O Sulque de Rodas vermelhas

Luiz Calos Vaz

Há uns trinta anos, lá no século passado, numa tarde ainda quente de março, eu andava por uma das calles de Montevideo, despacito, saboreando un helado de chocolate, quando entrei em uma livraria. Vira daqui, mexe dali, e me deparei com um livro cuja capa trazia uma ilustração que sempre esteve no meu imaginário quando li, por primeira vez, o conto O Sulque de Rodas Vermelhas, do Schlee.

Esse conto faz parte do livro Linha Divisória, lançado em 1988, pela Editora Melhoramentos. Por muitos anos tentei roteirizar o conto para o cinema, pelo seu conteúdo dramático, sua beleza fotográfica, e sua narrativa cinematográfica. Mas, a prudência falou mais alto, e a história de Doña Lydia, a “quitandeira uruguaia, que ficara viúva de um brasileiro bêbado, que morrera num bochincho depois de levar uma tuzina de rebenque, e que lhe deixara seis filhos para criar, numa escadinha de um a sete anos”... ainda espera um roteirista à sua altura. Certa vez falei desse meu desejo para o Perin, mas estávamos envolvidos com outras coisas e passou... numa dessas, quem sabe?

Quando ajudei a Marlene na organização do livro Os Vinte Melhores Contos de AGS, edição comemorativa ao aniversário de 80 anos do Escritor, na lista que coletamos durante vários meses junto aos seus leitores, o “meu conto” não teve votos suficientes e não constou na publicação de Edições Ardotempo, de Alfredo Aquino, finamente impressa na Gráfica Mosca, em Montevideo. Outros vinte, tão melhores e tão marcantes para seus leitores, foram os escolhidos.

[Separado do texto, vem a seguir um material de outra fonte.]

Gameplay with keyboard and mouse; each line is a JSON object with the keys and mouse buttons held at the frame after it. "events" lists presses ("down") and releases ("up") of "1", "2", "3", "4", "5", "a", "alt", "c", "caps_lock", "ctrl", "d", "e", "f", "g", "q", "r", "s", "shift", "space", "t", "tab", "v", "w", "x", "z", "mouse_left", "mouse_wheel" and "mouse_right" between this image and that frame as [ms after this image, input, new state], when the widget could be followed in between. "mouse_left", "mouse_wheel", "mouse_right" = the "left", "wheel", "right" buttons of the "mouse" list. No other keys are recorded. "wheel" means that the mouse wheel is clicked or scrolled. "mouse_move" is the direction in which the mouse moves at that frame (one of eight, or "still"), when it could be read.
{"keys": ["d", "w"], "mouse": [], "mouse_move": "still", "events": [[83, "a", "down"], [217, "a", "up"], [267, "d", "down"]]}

Um dia desses, remexendo nos meus arquivos, encontrei o registro fotográfico que fiz da dedicatória do tal livro que achei naquela livraria e que comprei para o Schlee. Era um dicionário de expressões populares, isso eu lembro bem, mas não recordava que o autor era José María Obaldia, o mesmo Obaldia que o Schlee cita na abertura do seu Dicionário da Cultura Pampeana-sul-riograndense, quando nos brinda com a máxima desse autor uruguaio: “A fala, quem faz é o povo!”

E lá na capa daquele livro de Obaldia - “El habla del pago”, que achei em Montevideo, há trinta anos, e que dei ao Schlee, o que vemos? Ora... O Sulque de Rodas Vermelhas, claro, que era o sonho de Doña Lydia... “Um sulque de altas rodas vermelhas, pretinho, que seria puxado pelo cavalo manso que carregava a pipa.” O cavalo que puxa o sulque, não dá para ver direito, mas, ao invés do petiço manso, bem que poderia ser Punto Fijo, o que tinha “a cara branca, entre malacara e picaço porque não era nem uma coisa nem outra, nem claro e nem escuro, sendo antes lubuno, só com a estrela de meio dos olhos, escorrendo até o focinho de narinas e beiços cor-de-rosa. Cavalo baldoso que nem puxava água, mas aguentava os quase cem quilos de Doña Lydia se desiquilibrando por cima”... E mais, é possível que o Sulque esteja indo visitar Paco e Terezita...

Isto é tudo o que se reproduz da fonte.